-------- Exercise material

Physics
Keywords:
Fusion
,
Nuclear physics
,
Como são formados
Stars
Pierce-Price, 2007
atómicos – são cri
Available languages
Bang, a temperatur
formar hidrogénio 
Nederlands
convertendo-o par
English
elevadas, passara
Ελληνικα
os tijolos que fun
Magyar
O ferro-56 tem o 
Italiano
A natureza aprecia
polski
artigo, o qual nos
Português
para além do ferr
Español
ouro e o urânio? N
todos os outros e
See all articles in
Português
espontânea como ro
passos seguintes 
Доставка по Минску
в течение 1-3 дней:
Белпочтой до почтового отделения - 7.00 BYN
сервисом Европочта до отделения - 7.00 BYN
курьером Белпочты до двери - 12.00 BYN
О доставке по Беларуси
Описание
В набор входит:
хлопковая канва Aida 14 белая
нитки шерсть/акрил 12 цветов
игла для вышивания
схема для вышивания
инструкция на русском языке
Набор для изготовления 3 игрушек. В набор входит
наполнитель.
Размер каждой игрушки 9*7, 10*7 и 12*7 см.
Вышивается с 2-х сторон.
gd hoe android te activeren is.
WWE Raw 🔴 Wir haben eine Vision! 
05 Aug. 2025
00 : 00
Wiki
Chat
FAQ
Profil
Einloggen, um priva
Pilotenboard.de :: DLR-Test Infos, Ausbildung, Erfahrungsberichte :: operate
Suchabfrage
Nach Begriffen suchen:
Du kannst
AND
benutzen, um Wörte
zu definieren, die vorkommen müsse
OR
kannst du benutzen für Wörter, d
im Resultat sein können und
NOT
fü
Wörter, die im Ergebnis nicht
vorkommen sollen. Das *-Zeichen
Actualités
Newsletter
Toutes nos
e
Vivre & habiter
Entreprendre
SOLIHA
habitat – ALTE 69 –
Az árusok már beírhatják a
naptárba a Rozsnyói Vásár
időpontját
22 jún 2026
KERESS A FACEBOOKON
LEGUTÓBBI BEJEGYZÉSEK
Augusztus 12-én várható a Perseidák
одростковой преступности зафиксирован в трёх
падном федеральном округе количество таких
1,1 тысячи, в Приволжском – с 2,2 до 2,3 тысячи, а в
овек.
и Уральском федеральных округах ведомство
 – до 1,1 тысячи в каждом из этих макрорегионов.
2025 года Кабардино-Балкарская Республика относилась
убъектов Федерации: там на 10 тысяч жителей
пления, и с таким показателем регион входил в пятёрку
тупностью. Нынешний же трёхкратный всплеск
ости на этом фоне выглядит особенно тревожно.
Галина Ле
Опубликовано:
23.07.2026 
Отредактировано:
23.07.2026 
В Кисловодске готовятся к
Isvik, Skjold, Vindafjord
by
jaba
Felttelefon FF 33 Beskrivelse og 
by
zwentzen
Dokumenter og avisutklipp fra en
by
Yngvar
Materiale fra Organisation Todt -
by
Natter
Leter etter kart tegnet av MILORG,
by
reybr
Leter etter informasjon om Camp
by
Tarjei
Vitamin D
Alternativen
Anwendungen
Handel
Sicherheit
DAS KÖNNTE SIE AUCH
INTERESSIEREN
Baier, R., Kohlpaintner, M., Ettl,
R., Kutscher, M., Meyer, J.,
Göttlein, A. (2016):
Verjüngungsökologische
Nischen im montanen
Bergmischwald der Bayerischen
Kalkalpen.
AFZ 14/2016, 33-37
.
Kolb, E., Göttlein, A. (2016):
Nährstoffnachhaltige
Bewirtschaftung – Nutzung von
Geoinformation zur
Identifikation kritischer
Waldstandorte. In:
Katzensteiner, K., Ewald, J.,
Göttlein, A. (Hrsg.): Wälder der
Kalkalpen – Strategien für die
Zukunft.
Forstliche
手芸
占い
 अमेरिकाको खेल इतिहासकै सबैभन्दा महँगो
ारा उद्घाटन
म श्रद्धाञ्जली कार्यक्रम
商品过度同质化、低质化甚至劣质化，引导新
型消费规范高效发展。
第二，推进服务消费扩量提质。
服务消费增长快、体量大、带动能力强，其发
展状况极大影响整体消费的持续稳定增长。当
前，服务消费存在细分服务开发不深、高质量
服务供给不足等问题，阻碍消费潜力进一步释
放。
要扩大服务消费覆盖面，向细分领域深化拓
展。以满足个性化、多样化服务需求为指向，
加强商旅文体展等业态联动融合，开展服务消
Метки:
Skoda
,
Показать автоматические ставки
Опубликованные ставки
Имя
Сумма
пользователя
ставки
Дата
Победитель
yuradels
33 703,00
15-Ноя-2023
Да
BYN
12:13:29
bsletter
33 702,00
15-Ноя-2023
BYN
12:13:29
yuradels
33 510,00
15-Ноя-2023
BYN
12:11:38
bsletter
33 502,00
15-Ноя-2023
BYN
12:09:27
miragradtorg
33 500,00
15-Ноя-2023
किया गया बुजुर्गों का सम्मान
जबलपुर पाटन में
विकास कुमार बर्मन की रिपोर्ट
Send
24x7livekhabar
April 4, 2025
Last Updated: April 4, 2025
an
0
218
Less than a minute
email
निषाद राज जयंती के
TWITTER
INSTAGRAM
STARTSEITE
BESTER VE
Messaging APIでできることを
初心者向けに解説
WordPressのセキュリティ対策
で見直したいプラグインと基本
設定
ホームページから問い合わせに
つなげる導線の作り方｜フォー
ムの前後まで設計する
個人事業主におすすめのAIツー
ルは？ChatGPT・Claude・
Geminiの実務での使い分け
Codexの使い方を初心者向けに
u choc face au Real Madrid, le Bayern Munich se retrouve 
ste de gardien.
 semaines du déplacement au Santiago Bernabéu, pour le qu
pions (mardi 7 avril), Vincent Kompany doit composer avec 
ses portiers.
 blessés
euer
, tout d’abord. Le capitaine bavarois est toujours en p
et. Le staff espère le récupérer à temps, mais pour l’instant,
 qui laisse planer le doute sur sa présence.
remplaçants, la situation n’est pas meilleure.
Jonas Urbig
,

----------------

Job item - Nothing should be left out when the listing is retyped exactly.

Task answer -
Physics
Keywords:
Fusion
,
Nuclear physics
,
Como são formados
Stars
Pierce-Price, 2007
atómicos – são cri
Available languages
Bang, a temperatur
formar hidrogénio 
Nederlands
convertendo-o par
English
elevadas, passara
Ελληνικα
os tijolos que fun
Magyar
O ferro-56 tem o 
Italiano
A natureza aprecia
polski
artigo, o qual nos
Português
para além do ferr
Español
ouro e o urânio? N
todos os outros e
See all articles in
Português
espontânea como ro
passos seguintes 
Доставка по Минску
в течение 1-3 дней:
Белпочтой до почтового отделения - 7.00 BYN
сервисом Европочта до отделения - 7.00 BYN
курьером Белпочты до двери - 12.00 BYN
О доставке по Беларуси
Описание
В набор входит:
хлопковая канва Aida 14 белая
нитки шерсть/акрил 12 цветов
игла для вышивания
схема для вышивания
инструкция на русском языке
Набор для изготовления 3 игрушек. В набор входит
наполнитель.
Размер каждой игрушки 9*7, 10*7 и 12*7 см.
Вышивается с 2-х сторон.
gd hoe android te activeren is.
WWE Raw 🔴 Wir haben eine Vision! 
05 Aug. 2025
00 : 00
Wiki
Chat
FAQ
Profil
Einloggen, um priva
Pilotenboard.de :: DLR-Test Infos, Ausbildung, Erfahrungsberichte :: operate
Suchabfrage
Nach Begriffen suchen:
Du kannst
AND
benutzen, um Wörte
zu definieren, die vorkommen müsse
OR
kannst du benutzen für Wörter, d
im Resultat sein können und
NOT
fü
Wörter, die im Ergebnis nicht
vorkommen sollen. Das *-Zeichen
Actualités
Newsletter
Toutes nos
e
Vivre & habiter
Entreprendre
SOLIHA
habitat – ALTE 69 –
Az árusok már beírhatják a
naptárba a Rozsnyói Vásár
időpontját
22 jún 2026
KERESS A FACEBOOKON
LEGUTÓBBI BEJEGYZÉSEK
Augusztus 12-én várható a Perseidák
одростковой преступности зафиксирован в трёх
падном федеральном округе количество таких
1,1 тысячи, в Приволжском – с 2,2 до 2,3 тысячи, а в
овек.
и Уральском федеральных округах ведомство
 – до 1,1 тысячи в каждом из этих макрорегионов.
2025 года Кабардино-Балкарская Республика относилась
убъектов Федерации: там на 10 тысяч жителей
пления, и с таким показателем регион входил в пятёрку
тупностью. Нынешний же трёхкратный всплеск
ости на этом фоне выглядит особенно тревожно.
Галина Ле
Опубликовано:
23.07.2026 
Отредактировано:
23.07.2026 
В Кисловодске готовятся к
Isvik, Skjold, Vindafjord
by
jaba
Felttelefon FF 33 Beskrivelse og 
by
zwentzen
Dokumenter og avisutklipp fra en
by
Yngvar
Materiale fra Organisation Todt -
by
Natter
Leter etter kart tegnet av MILORG,
by
reybr
Leter etter informasjon om Camp
by
Tarjei
Vitamin D
Alternativen
Anwendungen
Handel
Sicherheit
DAS KÖNNTE SIE AUCH
INTERESSIEREN
Baier, R., Kohlpaintner, M., Ettl,
R., Kutscher, M., Meyer, J.,
Göttlein, A. (2016):
Verjüngungsökologische
Nischen im montanen
Bergmischwald der Bayerischen
Kalkalpen.
AFZ 14/2016, 33-37
.
Kolb, E., Göttlein, A. (2016):
Nährstoffnachhaltige
Bewirtschaftung – Nutzung von
Geoinformation zur
Identifikation kritischer
Waldstandorte. In:
Katzensteiner, K., Ewald, J.,
Göttlein, A. (Hrsg.): Wälder der
Kalkalpen – Strategien für die
Zukunft.
Forstliche
手芸
占い
 अमेरिकाको खेल इतिहासकै सबैभन्दा महँगो
ारा उद्घाटन
म श्रद्धाञ्जली कार्यक्रम
商品过度同质化、低质化甚至劣质化，引导新
型消费规范高效发展。
第二，推进服务消费扩量提质。
服务消费增长快、体量大、带动能力强，其发
展状况极大影响整体消费的持续稳定增长。当
前，服务消费存在细分服务开发不深、高质量
服务供给不足等问题，阻碍消费潜力进一步释
放。
要扩大服务消费覆盖面，向细分领域深化拓
展。以满足个性化、多样化服务需求为指向，
加强商旅文体展等业态联动融合，开展服务消
Метки:
Skoda
,
Показать автоматические ставки
Опубликованные ставки
Имя
Сумма
пользователя
ставки
Дата
Победитель
yuradels
33 703,00
15-Ноя-2023
Да
BYN
12:13:29
bsletter
33 702,00
15-Ноя-2023
BYN
12:13:29
yuradels
33 510,00
15-Ноя-2023
BYN
12:11:38
bsletter
33 502,00
15-Ноя-2023
BYN
12:09:27
miragradtorg
33 500,00
15-Ноя-2023
किया गया बुजुर्गों का सम्मान
जबलपुर पाटन में
विकास कुमार बर्मन की रिपोर्ट
Send
24x7livekhabar
April 4, 2025
Last Updated: April 4, 2025
an
0
218
Less than a minute
email
निषाद राज जयंती के
TWITTER
INSTAGRAM
STARTSEITE
BESTER VE
Messaging APIでできることを
初心者向けに解説
WordPressのセキュリティ対策
で見直したいプラグインと基本
設定
ホームページから問い合わせに
つなげる導線の作り方｜フォー
ムの前後まで設計する
個人事業主におすすめのAIツー
ルは？ChatGPT・Claude・
Geminiの実務での使い分け
Codexの使い方を初心者向けに
u choc face au Real Madrid, le Bayern Munich se retrouve 
ste de gardien.
 semaines du déplacement au Santiago Bernabéu, pour le qu
pions (mardi 7 avril), Vincent Kompany doit composer avec 
ses portiers.
 blessés
euer
, tout d’abord. Le capitaine bavarois est toujours en p
et. Le staff espère le récupérer à temps, mais pour l’instant,
 qui laisse planer le doute sur sa présence.
remplaçants, la situation n’est pas meilleure.
Jonas Urbig
,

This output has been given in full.